Halting and reversing insect declines, or indeed tackling any of the other major environmental threats we face, requires action at many levels, from the general public to farmers, food retailers and other businesses, local authorities and policymakers in government. Here in Britain, recent elections and the Brexit debate have seen precious little serious discussion of the environment, despite the compelling evidence that many of the biggest challenges facing humanity in the 21st century relate to our unsustainable overexploitation of our planet’s finite resources.
To save them, we need to act, and act now. We can do this in several ways; some simple, others harder to achieve. First, we need to engender a society that values the natural world, both for what it does for us and for its own sake. The obvious place to start is with our children, encouraging environmental awareness from an early age. We need to green our urban areas. Imagine green cities filled with trees, vegetable gardens, ponds and wild flowers squeezed into every available space – in our gardens, city parks, allotments, cemeteries, on road verges, railway cuttings and roundabouts – and all free from pesticides.
We must transform our food system. Growing and transporting food so that we all have something to eat is the most fundamental of human activities. The way we do it has profound impacts on our own welfare, and on the environment, so it is surely worth investing in getting it right. There is an urgent need to overhaul the current system, which is failing us in multiple ways.
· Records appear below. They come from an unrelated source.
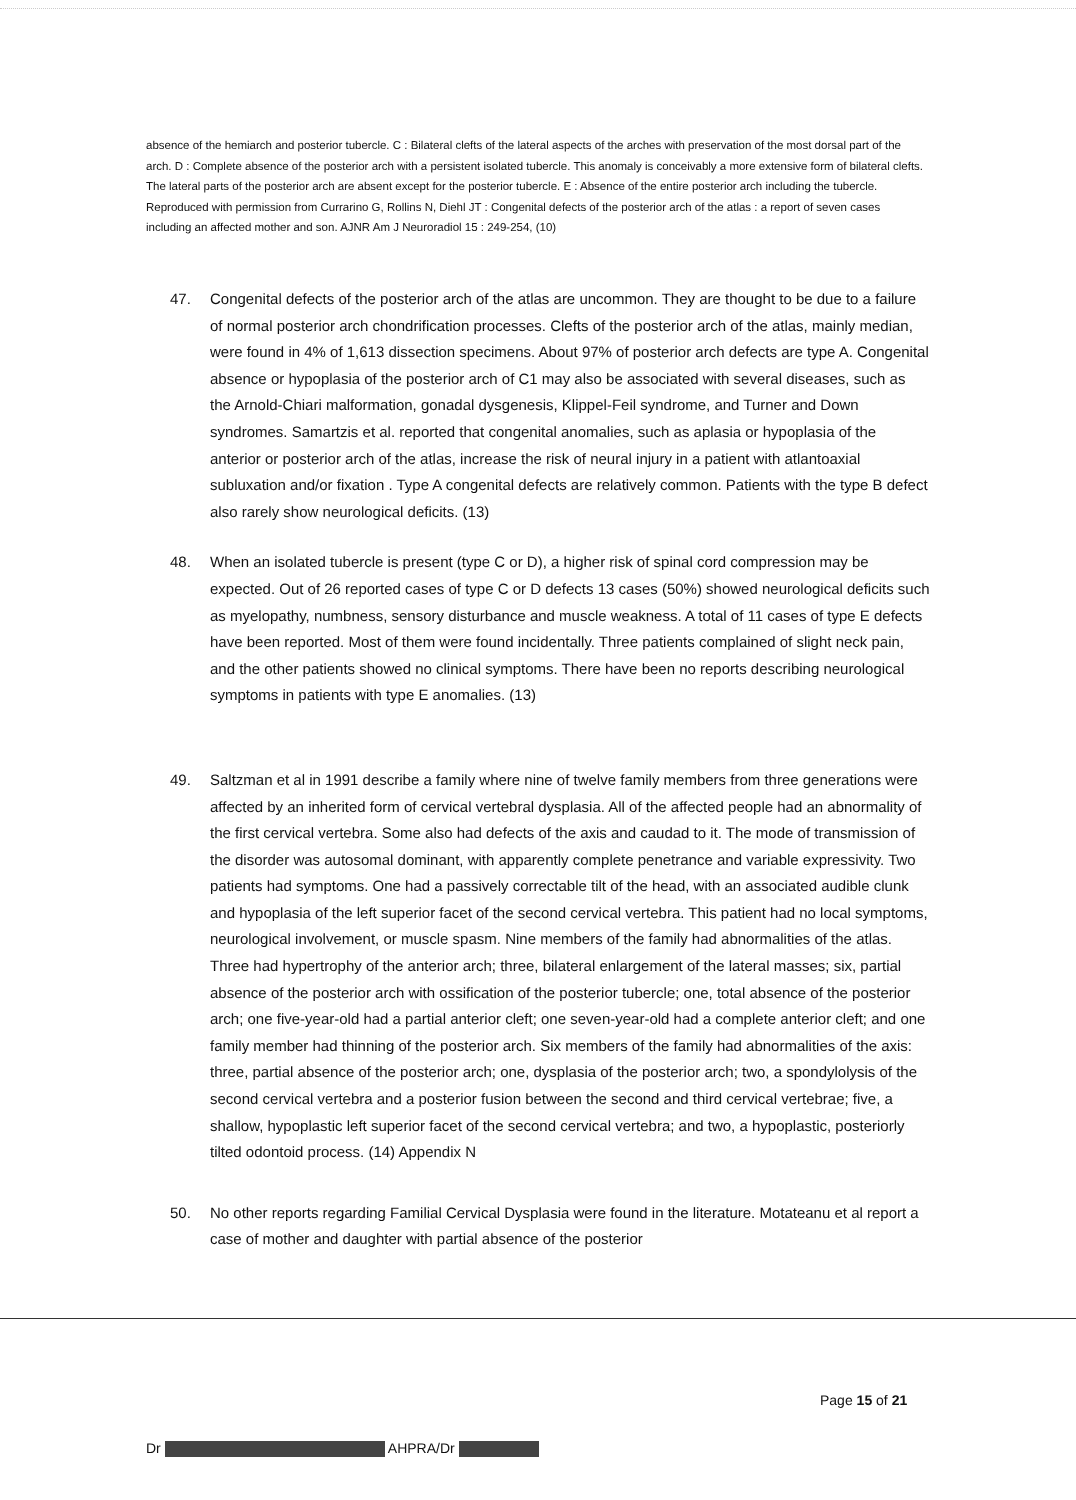absence of the hemiarch and posterior tubercle. C : Bilateral clefts of the lateral aspects of the arches with preservation of the most dorsal part of the arch. D : Complete absence of the posterior arch with a persistent isolated tubercle. This anomaly is conceivably a more extensive form of bilateral clefts. The lateral parts of the posterior arch are absent except for the posterior tubercle. E : Absence of the entire posterior arch including the tubercle. Reproduced with permission from Currarino G, Rollins N, Diehl JT : Congenital defects of the posterior arch of the atlas : a report of seven cases including an affected mother and son. AJNR Am J Neuroradiol 15 : 249-254, (10)
47. Congenital defects of the posterior arch of the atlas are uncommon. They are thought to be due to a failure of normal posterior arch chondrification processes. Clefts of the posterior arch of the atlas, mainly median, were found in 4% of 1,613 dissection specimens. About 97% of posterior arch defects are type A. Congenital absence or hypoplasia of the posterior arch of C1 may also be associated with several diseases, such as the Arnold-Chiari malformation, gonadal dysgenesis, Klippel-Feil syndrome, and Turner and Down syndromes. Samartzis et al. reported that congenital anomalies, such as aplasia or hypoplasia of the anterior or posterior arch of the atlas, increase the risk of neural injury in a patient with atlantoaxial subluxation and/or fixation . Type A congenital defects are relatively common. Patients with the type B defect also rarely show neurological deficits. (13)
48. When an isolated tubercle is present (type C or D), a higher risk of spinal cord compression may be expected. Out of 26 reported cases of type C or D defects 13 cases (50%) showed neurological deficits such as myelopathy, numbness, sensory disturbance and muscle weakness. A total of 11 cases of type E defects have been reported. Most of them were found incidentally. Three patients complained of slight neck pain, and the other patients showed no clinical symptoms. There have been no reports describing neurological symptoms in patients with type E anomalies. (13)
49. Saltzman et al in 1991 describe a family where nine of twelve family members from three generations were affected by an inherited form of cervical vertebral dysplasia. All of the affected people had an abnormality of the first cervical vertebra. Some also had defects of the axis and caudad to it. The mode of transmission of the disorder was autosomal dominant, with apparently complete penetrance and variable expressivity. Two patients had symptoms. One had a passively correctable tilt of the head, with an associated audible clunk and hypoplasia of the left superior facet of the second cervical vertebra. This patient had no local symptoms, neurological involvement, or muscle spasm. Nine members of the family had abnormalities of the atlas. Three had hypertrophy of the anterior arch; three, bilateral enlargement of the lateral masses; six, partial absence of the posterior arch with ossification of the posterior tubercle; one, total absence of the posterior arch; one five-year-old had a partial anterior cleft; one seven-year-old had a complete anterior cleft; and one family member had thinning of the posterior arch. Six members of the family had abnormalities of the axis: three, partial absence of the posterior arch; one, dysplasia of the posterior arch; two, a spondylolysis of the second cervical vertebra and a posterior fusion between the second and third cervical vertebrae; five, a shallow, hypoplastic left superior facet of the second cervical vertebra; and two, a hypoplastic, posteriorly tilted odontoid process. (14) Appendix N
50. No other reports regarding Familial Cervical Dysplasia were found in the literature. Motateanu et al report a case of mother and daughter with partial absence of the posterior
Page 15 of 21
Dr AHPRA/Dr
We could have a vibrant farming sector, employing many more people, and focused on sustainable production of healthy food, looking after soil health and supporting biodiversity.
Government organisations responsible for wildlife conservation, such as Natural England, should be properly funded, yet have seen huge budget cuts in recent years. Monitoring schemes and research into understanding the causes of insect declines must also be properly government-funded. And the UK should play a leading role in international initiatives to tackle climate change and biodiversity loss, setting an example of best practice for others to follow.
We must improve legal protection for rare insects and habitats. In the UK most insects have no legal protection at present. For example, the last population of the UK’s rarest insect, the pine hoverfly, is threatened by private forestry operations, with no legal recourse. Rare insects should be accorded equal weight to rare birds or mammals. Just because they are small does not make them unimportant.
Our planet has coped remarkably well so far with the blizzard of changes we have wrought, but we would be foolish to assume that it will continue to do so. A relatively small proportion of species have gone extinct so far, but almost all wild species now exist in numbers that are a fraction of their former abundance, subsisting in degraded and fragmented habitats and subjected to a multitude of ever-changing human-made problems. We do not understand anywhere near enough to be able to predict how much resilience is left in our depleted ecosystems, or how close we are to tipping points beyond which collapse becomes inevitable. In Paul Ehrlich’s “rivets on a plane” analogy, we may be close to the point where the wing falls off.